Installation view of Volume Attempts; the space of books at Tyler Gallery
The premise of the extraordinary exhibition, Volume Attempts: The Space of Books at Tyler School of Art’s Temple Gallery in Old City (through October 25, 2008) is that books are more than passive containers for ideas. Rather they are malleable objects with which we have intimate relationships, usually conducted in private and involving our touch as well as our gaze. It’s the only book exhibition I’ve ever seen that acknowledges that books must be held and perused page-by-page in order to be appreciated. If you love books, don’t miss this exhibition!
The curators, Purtill Family Business, designers of books for artists, galleries and museums, have created a landscape of books: literally so in the first gallery, where the only books that can’t be handled are arranged in a flat case (above). Selected from a table at the firm’s studio, the books nestle open, one upon another, fold-outs drape themselves over stacks of books and one small pamphlet hangs outside of the case, held in place by magnets. It’s possible that they lie that way in the studio, but I suspect it is closer to the designers’ fantasies than to actual practice.
Individual reading stations in the gallery; felt a bit like being at a school desk.
On the wall beside the case hang three large, paper banners with images of labels from Book/Shelf, an exhibition at MoMA earlier this year; they refer to books by On Kawara, Marcel Broodthaers and Allan Kaprow, and their spirits oversee the exhibition. The bulk of the books on display are laid out on four large tables in the back room and at three small, cantilevered reading stations in the front.
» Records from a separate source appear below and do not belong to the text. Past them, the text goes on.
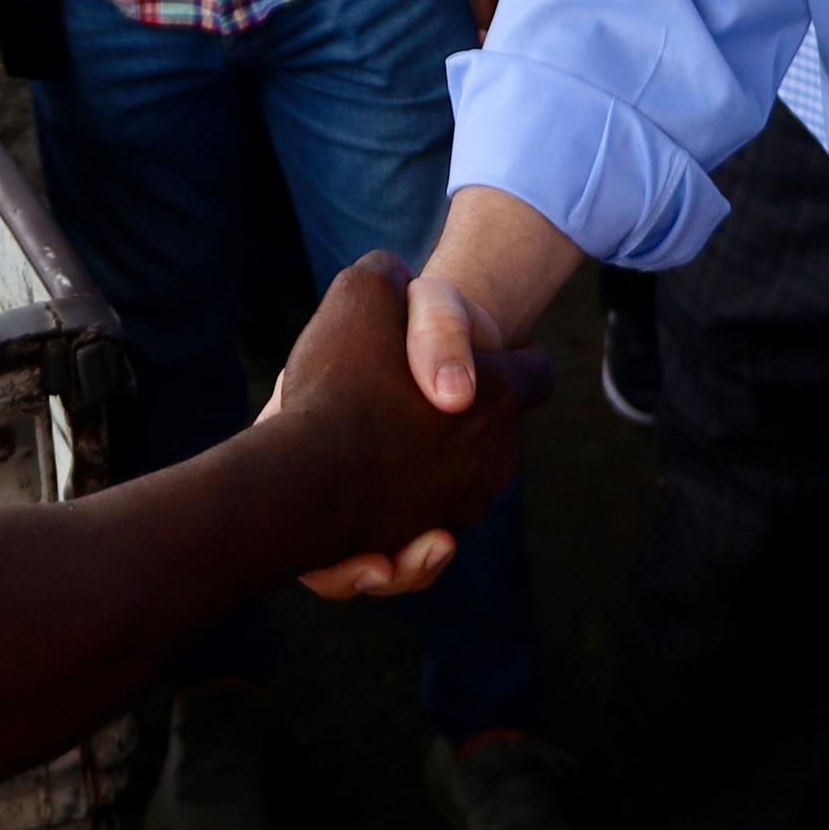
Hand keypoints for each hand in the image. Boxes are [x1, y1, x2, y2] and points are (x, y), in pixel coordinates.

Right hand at [259, 256, 533, 600]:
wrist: (293, 482)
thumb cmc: (338, 382)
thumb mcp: (367, 291)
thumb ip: (393, 280)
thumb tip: (399, 291)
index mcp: (498, 396)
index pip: (535, 372)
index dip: (510, 356)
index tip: (483, 356)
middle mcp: (494, 459)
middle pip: (490, 430)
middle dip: (452, 417)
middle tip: (397, 396)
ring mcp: (459, 509)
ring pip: (452, 486)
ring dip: (419, 470)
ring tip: (368, 450)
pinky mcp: (417, 549)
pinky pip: (420, 536)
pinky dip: (400, 521)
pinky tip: (370, 500)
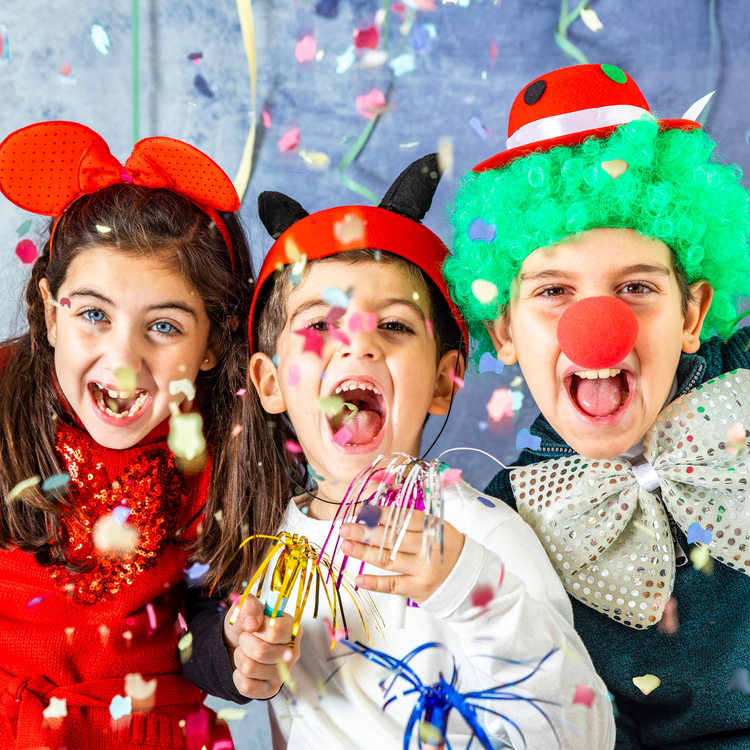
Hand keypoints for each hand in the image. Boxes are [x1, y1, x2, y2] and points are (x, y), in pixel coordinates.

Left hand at [223, 594, 301, 699]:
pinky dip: (237, 676)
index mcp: (292, 628)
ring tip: (244, 651)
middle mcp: (293, 652)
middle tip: (246, 638)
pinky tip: (243, 669)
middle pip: (260, 651)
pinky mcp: (271, 690)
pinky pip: (246, 686)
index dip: (256, 628)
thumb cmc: (246, 624)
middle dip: (244, 642)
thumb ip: (250, 605)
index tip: (253, 625)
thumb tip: (252, 623)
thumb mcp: (246, 607)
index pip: (274, 631)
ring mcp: (283, 673)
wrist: (234, 644)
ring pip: (250, 668)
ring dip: (239, 657)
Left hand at [338, 509, 464, 603]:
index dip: (381, 514)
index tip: (362, 511)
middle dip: (366, 532)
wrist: (468, 578)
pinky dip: (374, 583)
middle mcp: (428, 549)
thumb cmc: (446, 549)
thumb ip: (411, 522)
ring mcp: (423, 571)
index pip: (403, 519)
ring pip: (388, 560)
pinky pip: (392, 586)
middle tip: (346, 528)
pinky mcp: (418, 589)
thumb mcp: (436, 529)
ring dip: (364, 553)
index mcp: (433, 529)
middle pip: (392, 539)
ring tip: (346, 546)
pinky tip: (359, 578)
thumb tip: (374, 514)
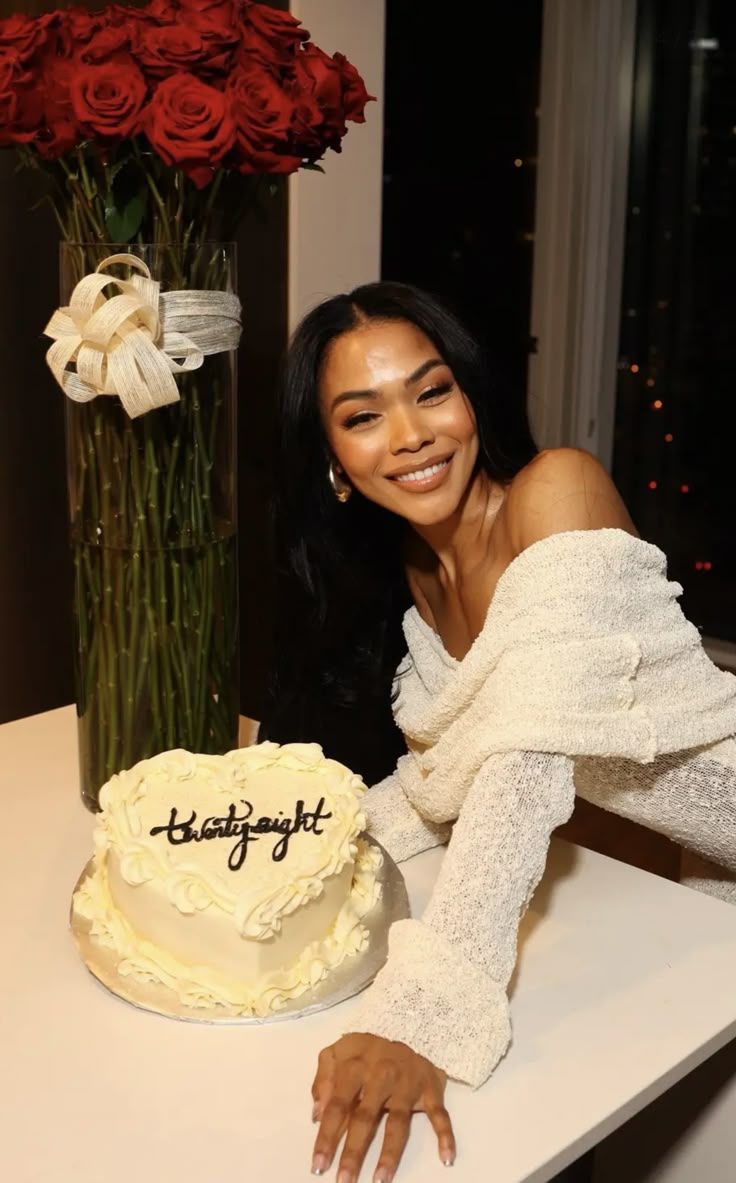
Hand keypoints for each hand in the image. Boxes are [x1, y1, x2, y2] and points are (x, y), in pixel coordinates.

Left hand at [310, 1032, 454, 1182]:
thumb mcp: (339, 1051)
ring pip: (398, 1122)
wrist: (408, 1025)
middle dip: (353, 1152)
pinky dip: (445, 1135)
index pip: (337, 1106)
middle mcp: (381, 1076)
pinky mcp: (431, 1089)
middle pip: (365, 1118)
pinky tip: (446, 1158)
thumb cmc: (368, 1048)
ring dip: (390, 1153)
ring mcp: (408, 1085)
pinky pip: (440, 1114)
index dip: (327, 1136)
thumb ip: (323, 1078)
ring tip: (380, 1180)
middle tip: (343, 1181)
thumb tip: (317, 1114)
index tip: (318, 1165)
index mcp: (356, 1067)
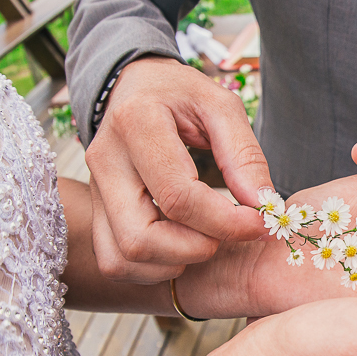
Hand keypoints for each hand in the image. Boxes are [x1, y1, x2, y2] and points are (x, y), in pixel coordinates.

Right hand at [84, 57, 273, 283]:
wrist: (133, 87)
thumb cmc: (179, 94)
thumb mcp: (220, 105)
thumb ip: (245, 154)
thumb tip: (262, 205)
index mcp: (136, 124)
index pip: (178, 196)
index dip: (225, 222)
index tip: (259, 223)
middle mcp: (105, 160)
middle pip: (141, 237)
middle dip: (196, 249)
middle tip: (226, 234)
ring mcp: (94, 189)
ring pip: (123, 256)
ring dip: (174, 262)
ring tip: (205, 238)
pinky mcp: (95, 210)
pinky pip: (115, 262)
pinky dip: (152, 268)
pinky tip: (180, 246)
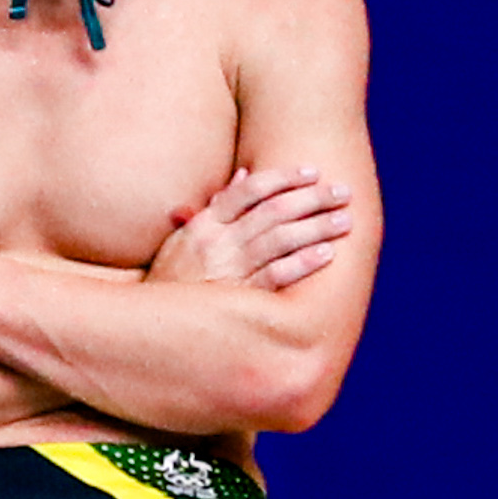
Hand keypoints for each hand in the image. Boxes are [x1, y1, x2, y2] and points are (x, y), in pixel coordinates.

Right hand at [149, 165, 358, 291]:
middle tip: (342, 192)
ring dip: (316, 227)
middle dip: (311, 198)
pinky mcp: (238, 299)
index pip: (249, 190)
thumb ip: (215, 207)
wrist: (152, 326)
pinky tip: (326, 254)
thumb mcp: (183, 239)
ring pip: (279, 239)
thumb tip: (244, 174)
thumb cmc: (173, 282)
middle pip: (272, 210)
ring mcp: (228, 269)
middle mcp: (217, 242)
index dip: (284, 177)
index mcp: (204, 224)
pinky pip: (275, 276)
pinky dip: (302, 263)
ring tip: (344, 220)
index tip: (312, 171)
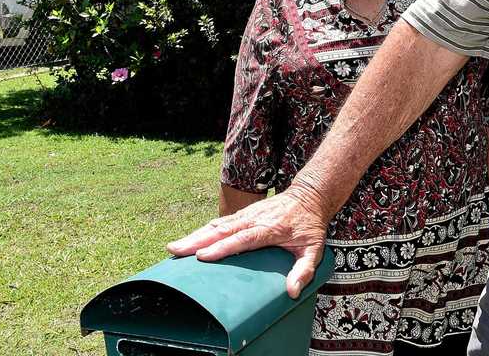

The wall running between the rooms has a band of images of double-page spreads; they were commissioned from graphic designers by artists Christoph Keller and Jerome Saint-Loubert Bie. Double Spread includes some bindings, some purely textual spreads, others purely visual and some, I suspect, that only exist in the designers’ heads (and computer files).
The selection of books was made by a number of different people including dealer Matthew Marks, art publisher Christoph Keller, writer William Pym and curator and editor Bettina Funcke; the books are grouped according to their selector. In the art world there are books illustrated by artists, books of artists’ writing, books written about artists and artists’ books, which are considered to be art (a particularly messy category and mostly distinct from the others by the artists’ intent; I was going to suggest that what distinguishes them is the lack of ISBN designations, but I’m not really sure that holds). The Space of Books includes all of them and more.
Matthew Marks included the National Audubon Society Field Guide to the Night Sky as well as a small monograph, Man Ray Stamps. Bettina Funcke chose the legendary picture book for adults: Robert Frank’s Zero Mostel Reads a Book, which underlines what might be the exhibition’s theme that books create an arena for the imagination. William Pym included one extraordinary volume, extraordinary, that is, because of its form: FOS’s Liquid Chain in the Vapor Wall has pages cut to different depths throughout the volume, so it resembles one book nestling within another. Cristoph Keller’s selections were books he’d published, including Hellen Mira’s Cloud, the, 3 which appeared to be a series of single-line poems, each with a page to itself and the text differently-positioned on each page. The text turned out to be an imaginary index to a volume of lectures by John Dewey, the poetry being Mira’s choices and placement within the space of each page; another investigation of the space of books.
The exhibition has various other components, including small artists’ books commissioned from Zoe Strauss and Heidie Giannotti (free for visitors, as long as they last, as is a bookmark) and several special events. On Sept.17 William Pym had a standing-room only crowd for a lecture The Mutation: hormones, literacy, and the adolescent publishing scene. It turned out to be a very poetic rumination, composed largely from personal experience, I gather, on the isolation and confusion of male adolescence beset as it is by hormonaly-induced changes. Pym spoke of the zines produced under these circumstances as a gift (of communication from the uncommunicative, presumably) and managed to illustrate part of the talk with Poussin’s Landscape with a Man Killed by a Snake (London). For that unlikely illustration alone, I commend him. The talk is included in a small book, The Mutation; understanding a young man’s gift, that was given away at the reception following the lecture, at Megawords’ Chinatown space.
On Oct. 16 Purtill Family Business will give a talk at the gallery and the film, Making a Book; a documentary by Melanie Scarciglia will be shown.